Bareksa.com – Kamar Dagang dan Industri Indonesia (Kadin) menyebutkan pekerjaan pemerintah pada tahun 2015 untuk menjaga perekonomian tumbuh sesuai harapan cukup berat. Namun tindakan pemerintah untuk mencabut subsidi BBM sudah tepat dan bisa menjadi modal yang baik.
Dalam ekonomi outlook yang diadakan oleh di Jakarta, Kamis 22 Januari 2014, ketua Kadin, Suryo Bambang Sulisto, memaparkan beberapa hal yang digarisbawahi oleh Kadin.
“Disektor “kemaritiman”, pemerintah Jokowi akan berusaha untuk mengembalikan “kejayaan sektor maritim”. Ini merupakan langkah tepat karena secara geo-ekonomi, lautan Indonesia yang meliputi 75 persen dari wilayah teritorial Indonesia,Selama ini sumber daya lautnya belum dimanfaatkan secara optimal,” katanya.

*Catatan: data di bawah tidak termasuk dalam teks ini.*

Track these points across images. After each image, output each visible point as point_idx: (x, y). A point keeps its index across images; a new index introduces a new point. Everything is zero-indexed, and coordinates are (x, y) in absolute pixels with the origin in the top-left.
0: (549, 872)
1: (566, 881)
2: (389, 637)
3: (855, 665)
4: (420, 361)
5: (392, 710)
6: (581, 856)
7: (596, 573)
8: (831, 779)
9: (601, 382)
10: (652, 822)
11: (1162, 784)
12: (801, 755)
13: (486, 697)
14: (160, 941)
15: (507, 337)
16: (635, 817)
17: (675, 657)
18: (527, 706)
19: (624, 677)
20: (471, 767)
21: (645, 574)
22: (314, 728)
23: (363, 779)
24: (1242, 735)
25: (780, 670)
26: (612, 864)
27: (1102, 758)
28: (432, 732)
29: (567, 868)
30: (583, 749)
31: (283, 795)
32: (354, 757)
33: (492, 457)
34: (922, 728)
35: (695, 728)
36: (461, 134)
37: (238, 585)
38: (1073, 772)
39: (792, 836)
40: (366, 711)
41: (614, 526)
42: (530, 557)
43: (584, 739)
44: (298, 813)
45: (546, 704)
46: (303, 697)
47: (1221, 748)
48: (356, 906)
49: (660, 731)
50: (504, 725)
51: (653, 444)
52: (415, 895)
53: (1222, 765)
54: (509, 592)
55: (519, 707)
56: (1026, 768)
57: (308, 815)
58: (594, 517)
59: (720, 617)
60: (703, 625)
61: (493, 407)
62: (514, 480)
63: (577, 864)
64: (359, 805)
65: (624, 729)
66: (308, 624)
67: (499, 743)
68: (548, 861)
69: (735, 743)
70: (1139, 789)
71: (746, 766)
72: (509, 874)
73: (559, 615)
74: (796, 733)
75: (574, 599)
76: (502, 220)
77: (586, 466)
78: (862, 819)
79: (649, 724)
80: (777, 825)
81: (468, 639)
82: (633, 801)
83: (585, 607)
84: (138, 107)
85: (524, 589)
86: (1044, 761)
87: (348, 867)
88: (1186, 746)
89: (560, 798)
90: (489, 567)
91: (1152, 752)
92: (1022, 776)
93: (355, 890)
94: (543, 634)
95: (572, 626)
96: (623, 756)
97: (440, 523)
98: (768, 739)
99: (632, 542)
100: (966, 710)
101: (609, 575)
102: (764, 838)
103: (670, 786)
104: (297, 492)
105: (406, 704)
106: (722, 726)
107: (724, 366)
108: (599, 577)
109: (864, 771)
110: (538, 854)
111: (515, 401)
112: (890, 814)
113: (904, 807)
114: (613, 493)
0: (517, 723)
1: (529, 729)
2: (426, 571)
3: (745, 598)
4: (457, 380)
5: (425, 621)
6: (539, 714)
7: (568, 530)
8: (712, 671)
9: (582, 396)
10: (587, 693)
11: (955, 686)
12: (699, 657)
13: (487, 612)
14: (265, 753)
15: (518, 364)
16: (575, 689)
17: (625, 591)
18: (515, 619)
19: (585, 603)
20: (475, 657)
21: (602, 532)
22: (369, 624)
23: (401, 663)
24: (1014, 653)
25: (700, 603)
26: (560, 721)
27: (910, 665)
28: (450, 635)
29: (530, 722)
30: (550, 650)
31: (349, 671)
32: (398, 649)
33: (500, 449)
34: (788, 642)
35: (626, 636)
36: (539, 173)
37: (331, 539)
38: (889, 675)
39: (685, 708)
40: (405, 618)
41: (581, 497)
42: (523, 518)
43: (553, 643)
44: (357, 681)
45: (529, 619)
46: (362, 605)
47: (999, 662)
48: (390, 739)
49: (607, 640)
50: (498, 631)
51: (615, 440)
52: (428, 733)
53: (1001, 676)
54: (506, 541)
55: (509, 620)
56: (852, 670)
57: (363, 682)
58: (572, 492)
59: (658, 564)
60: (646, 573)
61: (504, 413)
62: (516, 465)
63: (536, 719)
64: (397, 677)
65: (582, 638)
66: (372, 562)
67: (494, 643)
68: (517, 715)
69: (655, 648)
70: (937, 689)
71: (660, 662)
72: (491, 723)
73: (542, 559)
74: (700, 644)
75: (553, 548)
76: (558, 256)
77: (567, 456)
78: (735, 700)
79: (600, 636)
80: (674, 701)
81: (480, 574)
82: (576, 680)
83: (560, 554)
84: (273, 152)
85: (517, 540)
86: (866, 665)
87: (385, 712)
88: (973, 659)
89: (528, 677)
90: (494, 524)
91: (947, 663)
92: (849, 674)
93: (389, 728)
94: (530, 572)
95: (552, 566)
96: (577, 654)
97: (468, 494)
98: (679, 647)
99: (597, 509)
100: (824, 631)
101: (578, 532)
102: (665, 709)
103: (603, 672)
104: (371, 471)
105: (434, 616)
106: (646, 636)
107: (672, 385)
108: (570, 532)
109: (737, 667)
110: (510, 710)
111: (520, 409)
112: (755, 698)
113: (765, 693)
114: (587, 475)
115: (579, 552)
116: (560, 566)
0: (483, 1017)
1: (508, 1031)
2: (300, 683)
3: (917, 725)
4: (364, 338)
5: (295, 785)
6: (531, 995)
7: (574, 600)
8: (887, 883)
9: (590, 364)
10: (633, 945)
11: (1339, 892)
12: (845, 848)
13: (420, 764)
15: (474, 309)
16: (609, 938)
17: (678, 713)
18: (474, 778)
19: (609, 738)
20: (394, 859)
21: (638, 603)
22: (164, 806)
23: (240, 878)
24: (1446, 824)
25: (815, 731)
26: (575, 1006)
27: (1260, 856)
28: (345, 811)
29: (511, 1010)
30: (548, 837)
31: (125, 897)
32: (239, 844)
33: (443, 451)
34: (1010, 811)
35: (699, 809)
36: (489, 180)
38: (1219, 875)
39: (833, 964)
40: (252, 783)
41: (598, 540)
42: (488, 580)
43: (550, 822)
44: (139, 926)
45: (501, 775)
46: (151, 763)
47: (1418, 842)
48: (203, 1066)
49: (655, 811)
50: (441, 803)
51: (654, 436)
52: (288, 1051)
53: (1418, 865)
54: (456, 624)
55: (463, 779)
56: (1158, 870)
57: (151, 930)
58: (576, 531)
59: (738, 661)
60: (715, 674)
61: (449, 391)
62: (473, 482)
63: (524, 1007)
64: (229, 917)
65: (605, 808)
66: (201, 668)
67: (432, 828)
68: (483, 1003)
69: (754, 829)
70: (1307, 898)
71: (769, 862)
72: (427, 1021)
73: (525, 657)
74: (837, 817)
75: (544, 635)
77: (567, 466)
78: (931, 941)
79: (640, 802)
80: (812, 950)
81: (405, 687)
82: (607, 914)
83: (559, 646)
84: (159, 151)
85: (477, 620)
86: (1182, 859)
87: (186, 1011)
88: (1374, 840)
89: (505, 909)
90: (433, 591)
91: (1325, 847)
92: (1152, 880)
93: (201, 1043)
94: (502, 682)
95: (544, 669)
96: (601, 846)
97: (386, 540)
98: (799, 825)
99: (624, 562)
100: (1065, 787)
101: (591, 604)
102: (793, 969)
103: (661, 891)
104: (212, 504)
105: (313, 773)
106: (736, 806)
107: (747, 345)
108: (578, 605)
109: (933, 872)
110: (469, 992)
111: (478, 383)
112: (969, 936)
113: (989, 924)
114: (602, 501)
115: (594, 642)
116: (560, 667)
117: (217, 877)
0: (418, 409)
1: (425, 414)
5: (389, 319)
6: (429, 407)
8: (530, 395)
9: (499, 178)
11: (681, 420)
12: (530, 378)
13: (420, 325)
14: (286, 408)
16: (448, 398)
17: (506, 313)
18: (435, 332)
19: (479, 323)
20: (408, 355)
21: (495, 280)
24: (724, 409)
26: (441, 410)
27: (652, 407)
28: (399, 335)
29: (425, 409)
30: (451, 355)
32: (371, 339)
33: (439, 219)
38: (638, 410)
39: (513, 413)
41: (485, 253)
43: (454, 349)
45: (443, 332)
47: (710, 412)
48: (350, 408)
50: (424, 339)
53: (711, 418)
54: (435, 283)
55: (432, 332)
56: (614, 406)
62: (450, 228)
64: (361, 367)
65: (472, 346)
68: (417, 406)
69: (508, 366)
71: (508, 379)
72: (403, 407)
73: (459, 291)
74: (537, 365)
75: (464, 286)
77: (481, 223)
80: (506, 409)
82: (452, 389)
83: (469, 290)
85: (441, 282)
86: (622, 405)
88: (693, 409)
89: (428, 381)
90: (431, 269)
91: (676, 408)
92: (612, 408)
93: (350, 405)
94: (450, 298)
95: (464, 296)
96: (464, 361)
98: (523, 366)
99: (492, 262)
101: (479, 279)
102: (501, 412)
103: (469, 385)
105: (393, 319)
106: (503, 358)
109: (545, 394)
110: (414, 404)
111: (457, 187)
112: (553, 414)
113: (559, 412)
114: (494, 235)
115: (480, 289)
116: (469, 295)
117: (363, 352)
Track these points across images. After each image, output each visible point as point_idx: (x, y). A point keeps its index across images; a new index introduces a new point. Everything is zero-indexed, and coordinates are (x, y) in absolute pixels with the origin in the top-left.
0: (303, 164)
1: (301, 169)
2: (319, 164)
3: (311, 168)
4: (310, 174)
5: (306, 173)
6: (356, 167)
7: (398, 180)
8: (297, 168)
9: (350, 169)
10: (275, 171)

Ia melanjutkan, dibalik rencana tersebut ada tantangan dan permasalahan besar dan komplek. Kadin menilai peningkatan produksi sumber daya kelautan dapat diupayakan melalui perubahan paradigma “capture” ke “harvest” dengan mengembangkan lumbung ikan (fish stock) dan marine culture.
Upaya tersebut harus didukung dengan pengembangan kawasan industri perikanan terpadu (integrated fish industry) diwilayah yang dapat menjadi “connectivity hub” dengan kapal perikanan yang memadai. Upaya pencegahan terhadap “illegal, irresponsable and unreported fishing” harus terus dilaksanakan secara konsisten dan efektif.
Di sektor Industri, Kadin menilai pemerintah harus memberikan priorotas kepada industri yang meningkatkan nilai tambah dalam pemanfatan sumber daya alam. Suryo mengatakan hilirisasi komoditi pertambangan dan perkebunan (sawit, karet, kakao)harus didorong secara optimal, mengingat kondisi dan potensi geografi Indonesia yang sangat mendukung.
“Selama ini sebagian besar produk pertambangan dan perkebunan dijual dalam bentuk bahan mentah. Selain itu pemerintah perlu menyusun “strategi substitusi impor”untuk menggantikan produk-produk yang di-impor, terutamaproduk-produk barang modal dan produk-produk agroindustri,” katanya.
Ia melanjutkan, Kadin sepenuhnya mendukung upaya pemerintah kearah swasembada pangan. Namun untuk mencapai tujuan tersebut memerlukan subsidi yang tepat sasaran dari pemerintah, terutama untuk pupuk, benih dan pestisida, serta pembangunan infrastruktur untuk meningkatkan produksi dan produktivitas pangan dalam negeri.
Di bidang investasi, Kadin menekankan pemerintah untuk “jemput bola” dengan mendatangi korporasi-korporasi besar yang memiliki rencana investasi besar dan mempunyai pengaruh besar dalam kelompok investasi global. Strategi ini sudah sejak lama digunakan oleh Singapore.
Untuk hal ini BKPM harus memiliki cukup wewenang untuk menawarkan insentif-insentif investasi kepada korporasi-korporasi besar asing, bukan hanya sarana dan prasarana investasi, seperti kemudahan perijinan, pembebasan lahan, akses transportasi termasuk transportasi publik, ketersediaan tenaga ahli yang bertaraf internasional.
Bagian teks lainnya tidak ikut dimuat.